▸ **WHAT TO PRODUCE**
The records appear below. Report how many of their lines contain the word "with", giving the number alone.

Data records
----
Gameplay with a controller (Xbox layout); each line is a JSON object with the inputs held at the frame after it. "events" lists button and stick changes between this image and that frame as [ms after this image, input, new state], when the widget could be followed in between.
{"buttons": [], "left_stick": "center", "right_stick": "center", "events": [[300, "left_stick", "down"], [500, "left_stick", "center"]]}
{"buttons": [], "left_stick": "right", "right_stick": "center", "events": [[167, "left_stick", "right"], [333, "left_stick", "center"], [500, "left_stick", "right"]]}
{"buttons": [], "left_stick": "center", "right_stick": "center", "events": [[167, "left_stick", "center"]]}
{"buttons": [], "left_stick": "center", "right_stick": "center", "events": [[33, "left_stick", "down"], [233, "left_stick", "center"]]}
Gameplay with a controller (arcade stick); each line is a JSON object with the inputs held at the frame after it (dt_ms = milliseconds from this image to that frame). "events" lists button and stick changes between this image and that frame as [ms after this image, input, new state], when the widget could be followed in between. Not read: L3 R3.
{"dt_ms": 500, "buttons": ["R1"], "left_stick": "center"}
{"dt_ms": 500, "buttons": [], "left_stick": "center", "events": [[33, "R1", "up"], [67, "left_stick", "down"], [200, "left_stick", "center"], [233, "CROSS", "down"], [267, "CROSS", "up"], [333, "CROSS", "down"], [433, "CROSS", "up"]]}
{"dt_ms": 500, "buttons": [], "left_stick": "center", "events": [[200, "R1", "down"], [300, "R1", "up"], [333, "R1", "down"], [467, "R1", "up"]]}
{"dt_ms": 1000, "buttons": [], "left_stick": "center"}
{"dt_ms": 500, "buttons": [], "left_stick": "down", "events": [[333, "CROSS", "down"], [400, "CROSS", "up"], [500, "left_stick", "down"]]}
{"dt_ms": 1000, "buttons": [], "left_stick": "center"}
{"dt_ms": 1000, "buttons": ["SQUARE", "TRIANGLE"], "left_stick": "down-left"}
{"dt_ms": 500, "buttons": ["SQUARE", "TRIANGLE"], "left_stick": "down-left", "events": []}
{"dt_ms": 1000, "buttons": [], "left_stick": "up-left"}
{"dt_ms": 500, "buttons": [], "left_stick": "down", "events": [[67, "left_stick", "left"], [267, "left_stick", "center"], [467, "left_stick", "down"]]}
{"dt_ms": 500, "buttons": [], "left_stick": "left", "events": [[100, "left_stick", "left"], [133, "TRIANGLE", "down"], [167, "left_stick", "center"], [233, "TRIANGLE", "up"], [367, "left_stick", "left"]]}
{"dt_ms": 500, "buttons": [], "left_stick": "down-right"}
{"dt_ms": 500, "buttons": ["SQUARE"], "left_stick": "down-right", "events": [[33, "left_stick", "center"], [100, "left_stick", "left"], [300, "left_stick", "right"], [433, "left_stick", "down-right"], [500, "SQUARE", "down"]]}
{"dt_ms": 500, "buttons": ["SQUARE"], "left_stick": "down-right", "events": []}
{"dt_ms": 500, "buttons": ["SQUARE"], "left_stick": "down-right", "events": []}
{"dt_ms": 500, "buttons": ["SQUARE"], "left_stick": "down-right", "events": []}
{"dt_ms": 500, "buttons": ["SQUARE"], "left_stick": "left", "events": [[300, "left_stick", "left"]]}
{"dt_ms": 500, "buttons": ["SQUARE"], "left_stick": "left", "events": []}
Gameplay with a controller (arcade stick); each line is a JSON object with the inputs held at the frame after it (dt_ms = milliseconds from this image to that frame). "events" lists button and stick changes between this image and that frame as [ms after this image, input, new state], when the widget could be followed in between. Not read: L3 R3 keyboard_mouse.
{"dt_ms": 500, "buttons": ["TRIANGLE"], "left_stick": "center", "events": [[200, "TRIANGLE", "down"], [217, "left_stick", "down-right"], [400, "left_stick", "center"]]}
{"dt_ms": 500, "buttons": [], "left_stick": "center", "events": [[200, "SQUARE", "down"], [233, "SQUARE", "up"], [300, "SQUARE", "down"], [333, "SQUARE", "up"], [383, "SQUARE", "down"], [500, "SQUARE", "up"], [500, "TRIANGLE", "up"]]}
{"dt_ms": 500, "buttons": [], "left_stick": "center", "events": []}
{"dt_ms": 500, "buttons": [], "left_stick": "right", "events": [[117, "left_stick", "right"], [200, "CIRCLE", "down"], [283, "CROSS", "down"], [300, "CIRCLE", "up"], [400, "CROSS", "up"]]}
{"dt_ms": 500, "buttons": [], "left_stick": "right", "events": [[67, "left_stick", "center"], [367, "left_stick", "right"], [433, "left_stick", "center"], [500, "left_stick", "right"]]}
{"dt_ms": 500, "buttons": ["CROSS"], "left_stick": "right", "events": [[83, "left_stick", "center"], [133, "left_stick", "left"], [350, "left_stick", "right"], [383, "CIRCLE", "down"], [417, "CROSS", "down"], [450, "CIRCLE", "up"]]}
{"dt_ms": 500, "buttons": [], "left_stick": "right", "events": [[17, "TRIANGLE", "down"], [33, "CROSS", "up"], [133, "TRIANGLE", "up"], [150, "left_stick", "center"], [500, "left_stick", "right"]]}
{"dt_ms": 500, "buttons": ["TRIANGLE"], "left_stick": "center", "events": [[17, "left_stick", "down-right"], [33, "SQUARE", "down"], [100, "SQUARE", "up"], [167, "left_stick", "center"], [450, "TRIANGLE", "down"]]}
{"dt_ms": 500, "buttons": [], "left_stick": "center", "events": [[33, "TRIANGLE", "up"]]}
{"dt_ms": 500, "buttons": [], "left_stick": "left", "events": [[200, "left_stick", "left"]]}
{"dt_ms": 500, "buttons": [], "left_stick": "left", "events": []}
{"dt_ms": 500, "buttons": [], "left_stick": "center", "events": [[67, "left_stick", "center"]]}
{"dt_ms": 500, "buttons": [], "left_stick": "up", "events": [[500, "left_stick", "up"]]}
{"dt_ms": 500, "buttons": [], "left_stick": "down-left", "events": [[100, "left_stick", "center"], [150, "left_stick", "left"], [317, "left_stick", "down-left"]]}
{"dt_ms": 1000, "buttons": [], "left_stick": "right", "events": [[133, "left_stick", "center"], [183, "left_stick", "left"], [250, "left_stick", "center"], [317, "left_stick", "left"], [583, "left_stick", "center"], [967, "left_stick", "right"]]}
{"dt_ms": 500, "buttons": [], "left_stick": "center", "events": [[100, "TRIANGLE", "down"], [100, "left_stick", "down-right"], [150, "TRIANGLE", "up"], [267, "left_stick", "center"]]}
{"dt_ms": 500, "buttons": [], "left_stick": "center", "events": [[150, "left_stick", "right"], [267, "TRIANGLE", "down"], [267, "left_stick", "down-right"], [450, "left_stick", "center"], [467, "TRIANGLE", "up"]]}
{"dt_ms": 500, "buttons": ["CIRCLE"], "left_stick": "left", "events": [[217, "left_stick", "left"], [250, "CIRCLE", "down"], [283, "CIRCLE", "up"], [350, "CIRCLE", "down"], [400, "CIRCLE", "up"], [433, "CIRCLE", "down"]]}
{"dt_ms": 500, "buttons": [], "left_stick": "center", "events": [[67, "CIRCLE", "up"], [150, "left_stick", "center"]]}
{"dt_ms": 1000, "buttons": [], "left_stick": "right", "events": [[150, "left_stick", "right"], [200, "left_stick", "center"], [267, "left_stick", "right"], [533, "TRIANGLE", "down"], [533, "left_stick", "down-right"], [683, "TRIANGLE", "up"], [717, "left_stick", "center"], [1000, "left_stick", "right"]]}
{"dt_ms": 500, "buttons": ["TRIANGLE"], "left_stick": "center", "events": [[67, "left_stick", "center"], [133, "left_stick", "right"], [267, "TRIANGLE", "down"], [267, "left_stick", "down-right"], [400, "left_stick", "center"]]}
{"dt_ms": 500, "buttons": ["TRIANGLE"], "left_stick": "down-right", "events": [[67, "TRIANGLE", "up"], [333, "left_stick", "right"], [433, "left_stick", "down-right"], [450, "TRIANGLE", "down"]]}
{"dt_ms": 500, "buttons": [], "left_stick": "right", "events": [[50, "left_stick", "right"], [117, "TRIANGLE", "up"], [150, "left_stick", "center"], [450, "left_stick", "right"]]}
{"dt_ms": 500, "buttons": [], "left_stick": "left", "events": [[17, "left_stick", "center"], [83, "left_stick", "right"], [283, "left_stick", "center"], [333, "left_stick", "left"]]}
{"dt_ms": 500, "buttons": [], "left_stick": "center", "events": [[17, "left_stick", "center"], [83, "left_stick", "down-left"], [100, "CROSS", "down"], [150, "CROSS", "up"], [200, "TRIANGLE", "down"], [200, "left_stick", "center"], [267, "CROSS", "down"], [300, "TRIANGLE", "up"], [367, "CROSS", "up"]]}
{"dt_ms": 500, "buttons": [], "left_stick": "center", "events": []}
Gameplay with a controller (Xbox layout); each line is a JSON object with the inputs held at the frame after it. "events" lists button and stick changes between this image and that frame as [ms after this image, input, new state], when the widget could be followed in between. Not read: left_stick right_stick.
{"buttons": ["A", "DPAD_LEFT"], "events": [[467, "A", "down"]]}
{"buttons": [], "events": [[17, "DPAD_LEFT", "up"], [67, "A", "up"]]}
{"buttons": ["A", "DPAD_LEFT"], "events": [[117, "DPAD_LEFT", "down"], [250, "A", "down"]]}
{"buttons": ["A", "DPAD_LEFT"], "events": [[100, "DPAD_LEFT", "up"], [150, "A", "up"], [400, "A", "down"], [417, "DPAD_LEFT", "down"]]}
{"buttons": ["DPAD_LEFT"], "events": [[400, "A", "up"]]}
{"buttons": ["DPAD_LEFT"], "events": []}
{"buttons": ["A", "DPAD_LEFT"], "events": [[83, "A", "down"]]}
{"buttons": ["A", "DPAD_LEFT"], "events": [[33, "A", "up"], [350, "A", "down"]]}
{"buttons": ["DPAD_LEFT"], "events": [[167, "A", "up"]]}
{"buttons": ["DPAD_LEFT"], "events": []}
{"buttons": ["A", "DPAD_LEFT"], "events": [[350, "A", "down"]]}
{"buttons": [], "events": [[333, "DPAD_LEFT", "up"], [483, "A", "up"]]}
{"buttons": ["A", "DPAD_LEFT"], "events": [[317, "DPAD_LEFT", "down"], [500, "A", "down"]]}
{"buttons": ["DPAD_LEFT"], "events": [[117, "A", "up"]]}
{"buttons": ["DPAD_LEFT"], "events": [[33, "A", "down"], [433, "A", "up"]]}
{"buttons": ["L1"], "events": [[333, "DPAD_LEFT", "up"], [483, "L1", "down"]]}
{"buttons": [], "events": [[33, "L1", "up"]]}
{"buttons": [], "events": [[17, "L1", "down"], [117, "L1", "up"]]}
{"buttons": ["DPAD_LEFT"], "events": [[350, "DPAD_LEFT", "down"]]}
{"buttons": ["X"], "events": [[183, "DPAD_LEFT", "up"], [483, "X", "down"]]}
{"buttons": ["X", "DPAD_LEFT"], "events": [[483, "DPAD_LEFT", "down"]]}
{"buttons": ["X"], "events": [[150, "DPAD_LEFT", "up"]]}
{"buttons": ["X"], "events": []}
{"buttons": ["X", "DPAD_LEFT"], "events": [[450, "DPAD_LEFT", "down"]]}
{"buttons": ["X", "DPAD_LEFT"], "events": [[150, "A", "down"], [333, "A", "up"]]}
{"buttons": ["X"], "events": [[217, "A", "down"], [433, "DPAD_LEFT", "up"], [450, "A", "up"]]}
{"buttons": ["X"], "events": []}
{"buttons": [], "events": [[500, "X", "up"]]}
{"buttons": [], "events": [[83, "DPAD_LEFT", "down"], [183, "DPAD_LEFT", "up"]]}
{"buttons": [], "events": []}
----
▸ **RESULT FOR THIS TASK**
4